In old videos of Ravi Shankar, you will find everything from ribbon mics up close to shorty shotguns four feet in front of the players. The microphone is only the first part of capturing sound - what is the mic feeding into? This is why there is mystique around old mixing boards - the first ones were hand built by audio engineers. There are now bands who are returning to ribbon mics and tube amplifiers again for the distinctive sound - it’s more of the analog vs digital argument, plus the very different ways that old and new mics turn sound waves to electrical signal.
A sound board with EQ (more than just a patch board to get all the mics to the amplifier/speaker) allows individual bands of sound frequencies to be pumped up or hushed. Use a Neumann U87 microphone with the right board (or a Royer R121 turned backwards!) and you will have plenty of jingle jangle. The book Mastering Audio by Bob Katz is another gem that explains how to get what you are hearing onto a CD or a WAV file - it isn’t as easy as just pluggin components together. Turns out this is a whole field to master.
That said, it is astonishing what you can do with the voice memo app on an iPhone - it is wicked clever, and cuts out a lot of noise: there is filtering software in there trying hard to find the sound that is up front and suppress the smaller sounds in the background. I’m sure there are USB microphones and laptop programs that are balanced and work together to be either a PA system driver or a recording studio. AVID and ProTools are two fairly ubiquitous programs. You can convert the proprietary Apple sound file extension into an MPEG using iTunes - again, consult the interwebs for the series of keystrokes that allow your sound to exit Appleland.

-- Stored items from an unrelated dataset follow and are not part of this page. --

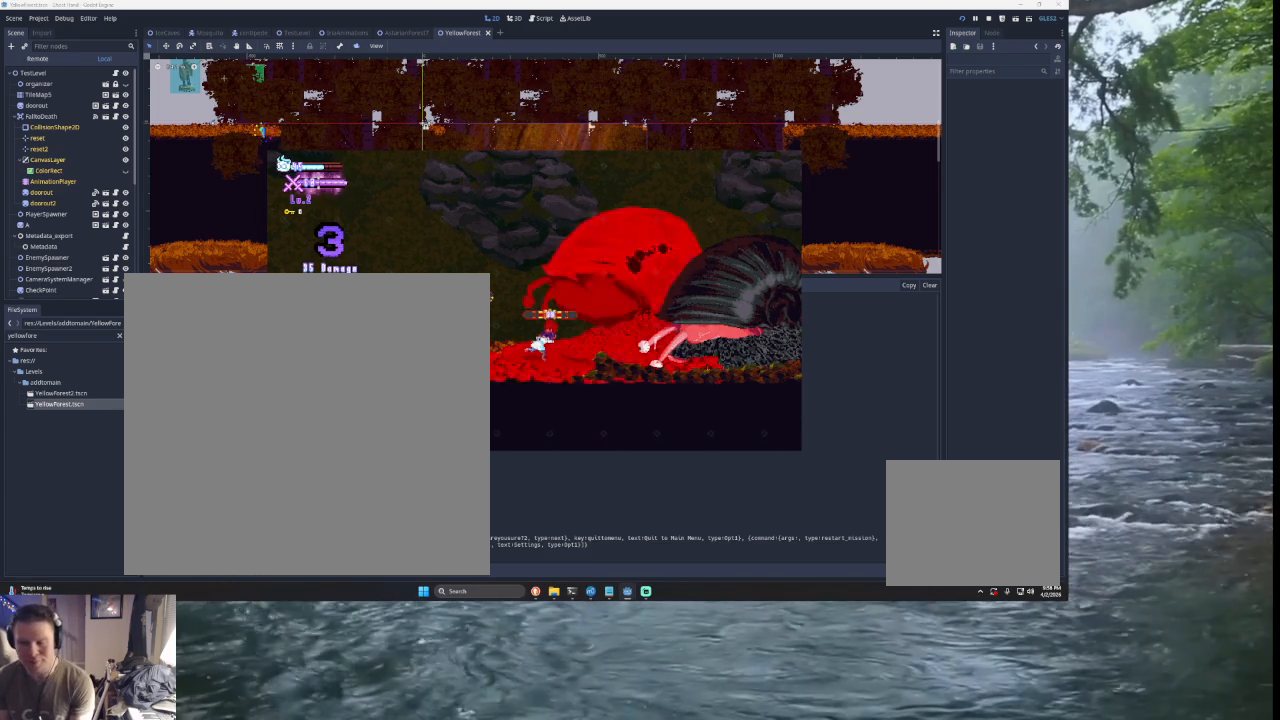
Gameplay with a controller (PlayStation layout); each line is a JSON object with the inputs held at the frame after it. "events" lists button and stick changes between this image and that frame as [ms after this image, input, new state], when the widget could be followed in between. Not read: L2.
{"buttons": [], "left_stick": "left", "right_stick": "center", "events": [[200, "START", "down"], [300, "left_stick", "left"], [400, "START", "up"]]}
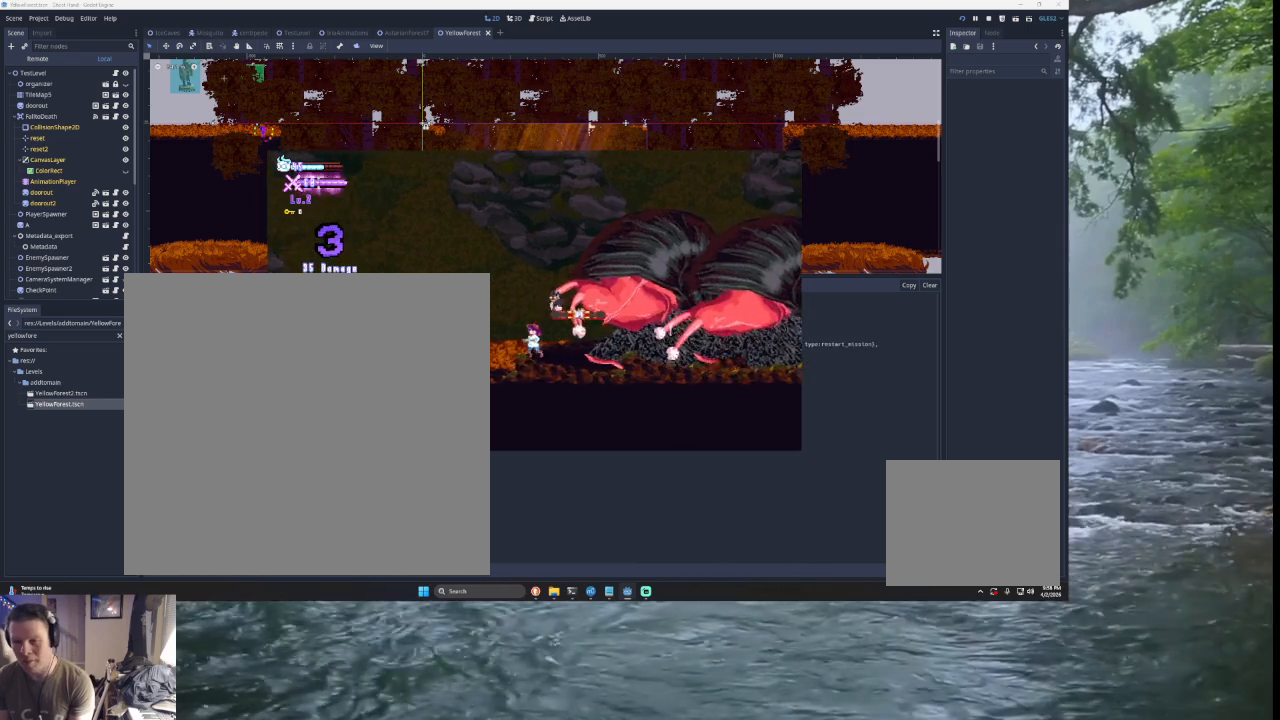
{"buttons": [], "left_stick": "left", "right_stick": "center", "events": [[200, "left_stick", "center"], [267, "left_stick", "right"], [433, "left_stick", "left"]]}
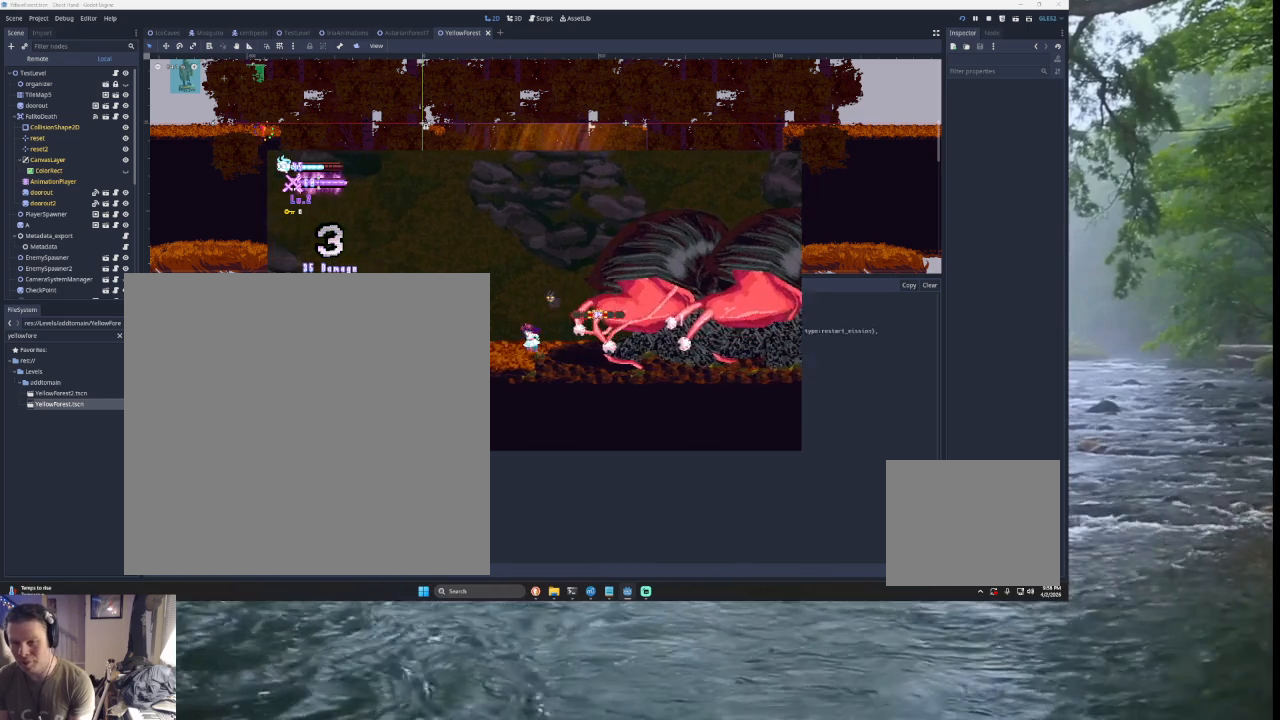
{"buttons": [], "left_stick": "center", "right_stick": "center", "events": [[167, "left_stick", "center"], [200, "START", "down"], [367, "START", "up"]]}
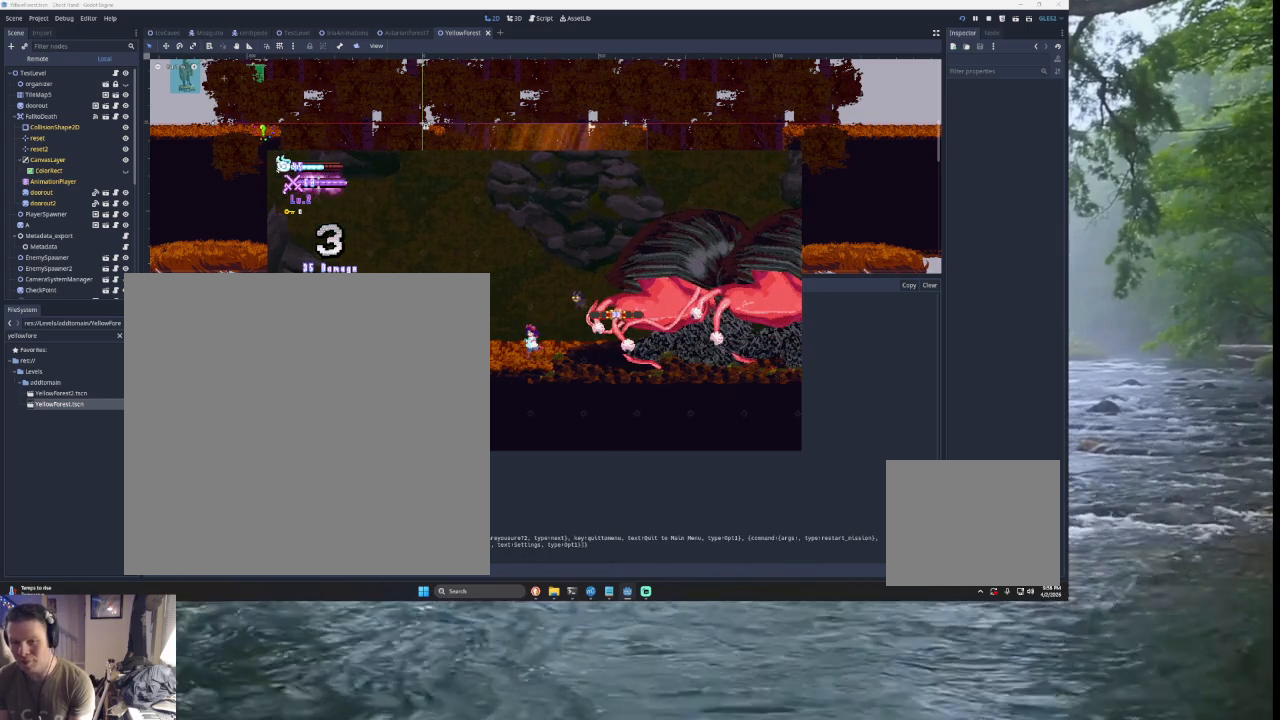
{"buttons": [], "left_stick": "center", "right_stick": "center", "events": []}
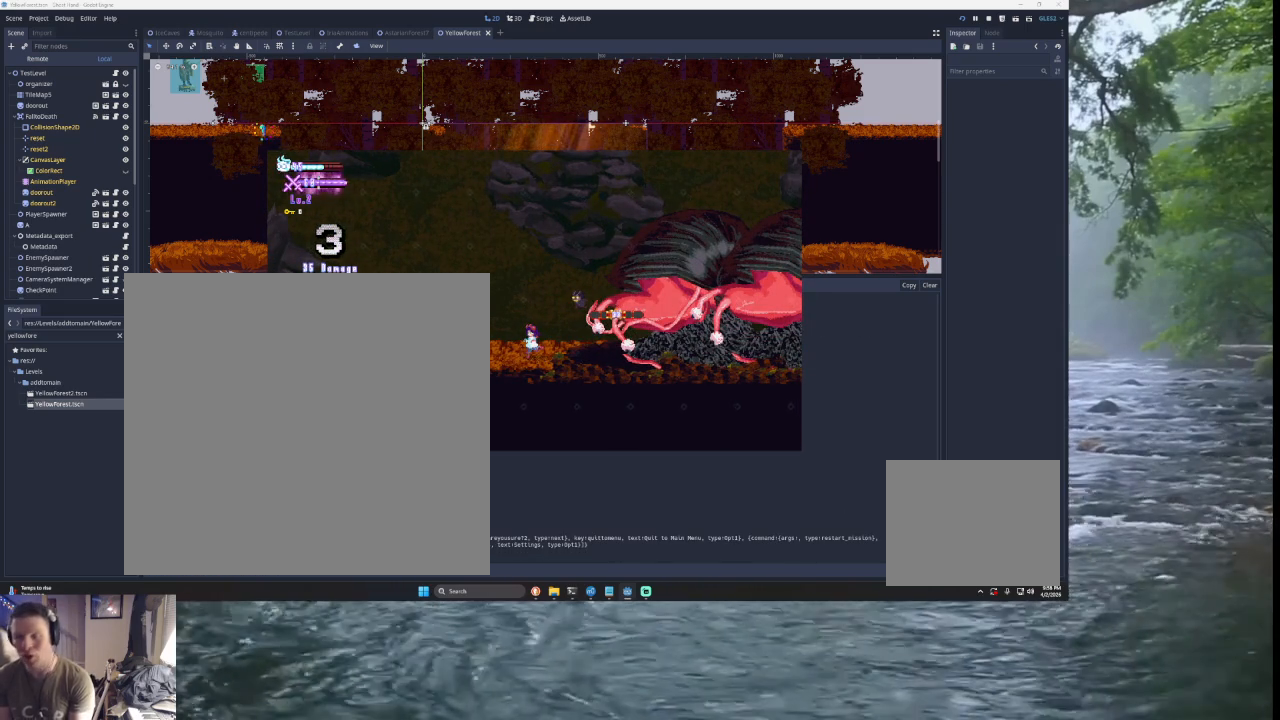
{"buttons": [], "left_stick": "center", "right_stick": "center", "events": []}
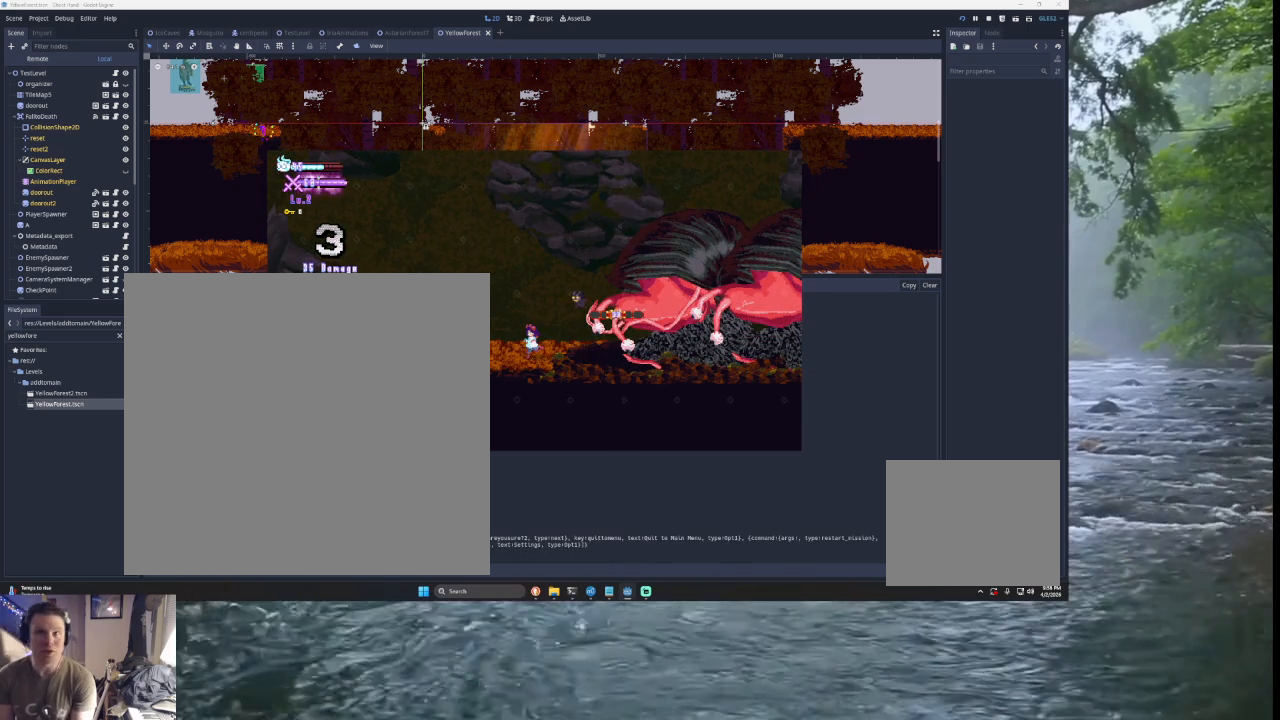
{"buttons": [], "left_stick": "center", "right_stick": "center", "events": []}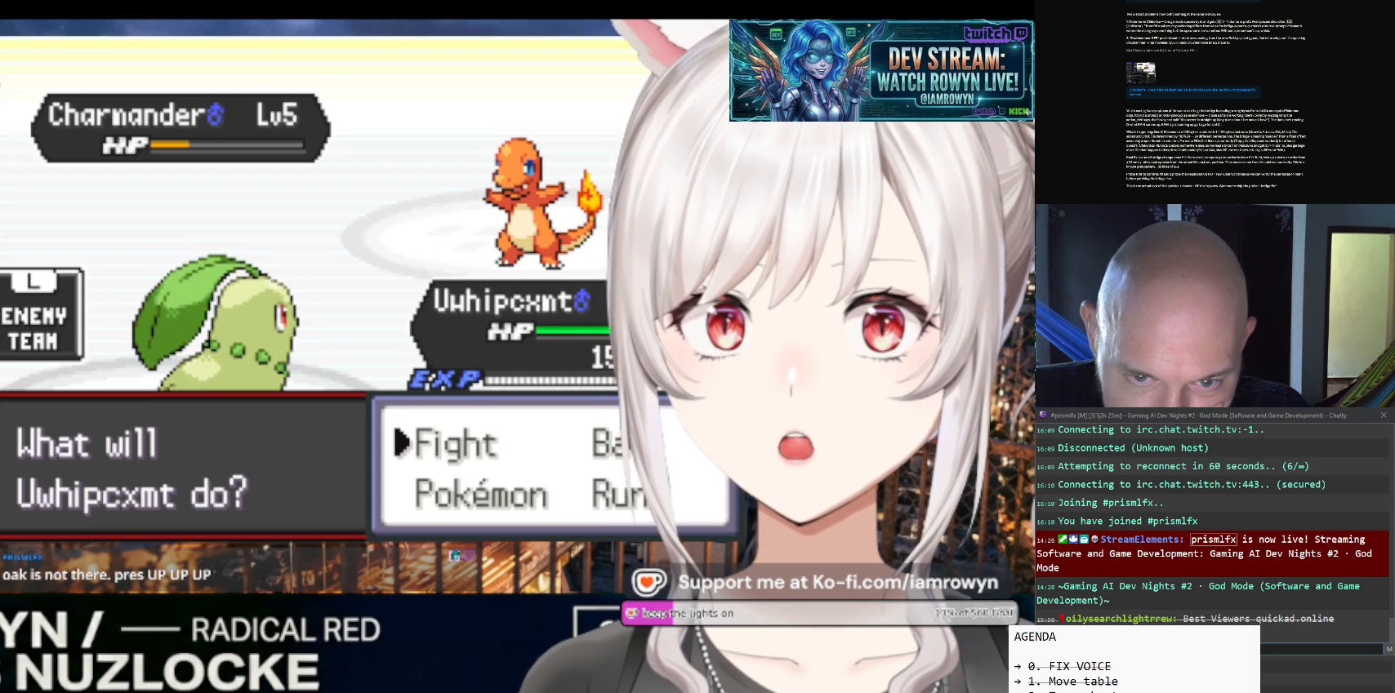
Gameplay with a controller (Nintendo layout); each line is a JSON object with the inputs held at the frame after it. "events" lists button and stick changes between this image and that frame as [ms after this image, input, new state], when the widget could be followed in between. Not read: L3 R3.
{"buttons": ["B"], "events": []}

One other microphone that might be interesting to explore is the ‘contact microphone,’ a stick-on piezo disc that is picking up vibrations from the instrument rather than the air. There are (like with all microphones) expensive and cheap versions, and even home-built kits available from sites like Reverb, but nearly all need some form of pre-amplification - they generally don’t do well just plugged into an amplifier. Stuck to the dou, a contact mic will get everything, including handling sounds on the neck, but with the gain adjusted and a separate cardioid mic in front of the shamisen you might get a really interesting sound. Contact mics open a whole rainbow of sounds - you can get some really weird wonderful sounds from solid objects, like pulling a wet finger squeakily over the dou. The under-saddle mics on some acoustic guitars are piezo contact mics in a skinny strip form. Interesting things to work with - I am building a hydrophone for whale and dolphin monitoring using a piezo mic kit.
It all comes down to really playing with what equipment you end up being able to afford and getting the most out of it, and that comes with experience, just like everything else.
I would add one last thought, and I think it has been put forward several times by many on this forum - sometimes a great performance has nothing to do with the sound. A great performance comes from you, your love of the the music and the connection with the audience. Sell it! Smile! Put on a show for the nice folks!